TABLE OF CONTENTS

General Description

A Virtual Data Table (VDT) is a type of Data Table which is built on top of an existing Data Table. As the name indicates it is a virtual Data Table which implies that it is not stored somewhere but is generated at run time. This is comparable with SQL database views.

The addition of VDTs makes your Data Tables, Apps and Workflows easier to maintain. As an example, when needing SQL transformed data regularly, instead of having to do the same transformation every time using a Workflow or an App, you only need to it once within your VDT. The VDT can then be used in all your Workflows or Apps. Also, VDTs always reflect changes in the original data. It is therefore not necessary to create a new VDT when data gets updated.




A future benefit is based on the possibility to share VDTs between projects. If users don't have access to the underlying datasource (because the Data Table is not shared, and normal users don't have access to its project), it is possible to use VDTs to strip away sensitive data from an underlying datasource and to share this VDT to projects where users should get access to certain parts of the data.

If a user wants to modify the VDT configuration within a shared project, the user needs write privileges for Data Tables and sufficient rights on the underlying datasource to do so.

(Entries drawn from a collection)
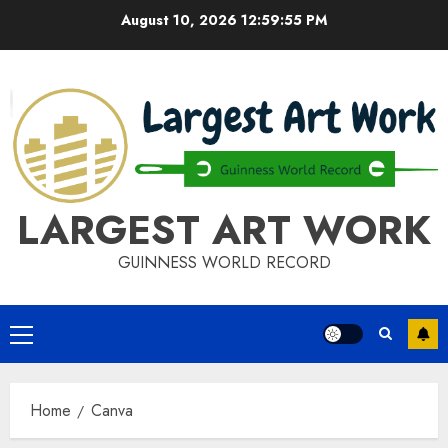
Skip
August 10, 2026
12:59:55 PM
to
content
LARGEST ART WORK
GUINNESS WORLD RECORD
Primary
Menu
Home
Canva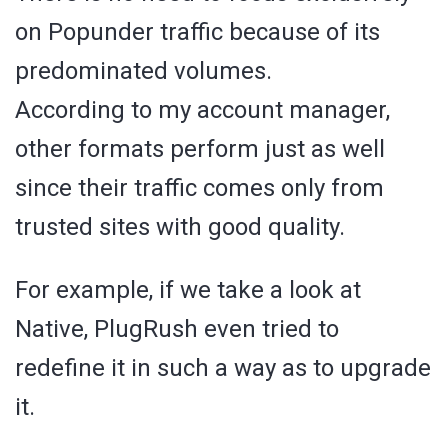
on Popunder traffic because of its
predominated volumes.
According to my account manager,
other formats perform just as well
since their traffic comes only from
trusted sites with good quality.
For example, if we take a look at
Native, PlugRush even tried to
redefine it in such a way as to upgrade
it.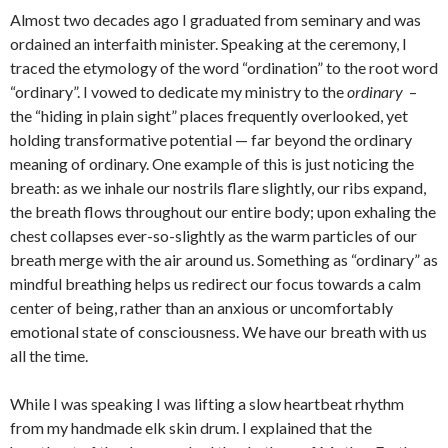
Almost two decades ago I graduated from seminary and was
ordained an interfaith minister. Speaking at the ceremony, I
traced the etymology of the word “ordination” to the root word
“ordinary”. I vowed to dedicate my ministry to the
ordinary
–
the “hiding in plain sight” places frequently overlooked, yet
holding transformative potential — far beyond the ordinary
meaning of ordinary. One example of this is just noticing the
breath: as we inhale our nostrils flare slightly, our ribs expand,
the breath flows throughout our entire body; upon exhaling the
chest collapses ever-so-slightly as the warm particles of our
breath merge with the air around us. Something as “ordinary” as
mindful breathing helps us redirect our focus towards a calm
center of being, rather than an anxious or uncomfortably
emotional state of consciousness. We have our breath with us
all the time.
While I was speaking I was lifting a slow heartbeat rhythm
from my handmade elk skin drum. I explained that the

*What this task involves*: Using the text on Virtual Data Tables, decide whether each statement agrees with it: (a) A VDT is stored separately from the Data Table it is built on. (b) A new VDT has to be created whenever the original data is updated. (c) Changing a VDT configuration within a shared project requires write privileges for Data Tables. Answer yes or no for each, quoting the words from the text that decide it. The listing comes from a separate source.

*Answer section*:
(a) No: "it is not stored somewhere but is generated at run time"
(b) No: "It is therefore not necessary to create a new VDT when data gets updated."
(c) Yes: "the user needs write privileges for Data Tables and sufficient rights on the underlying datasource to do so."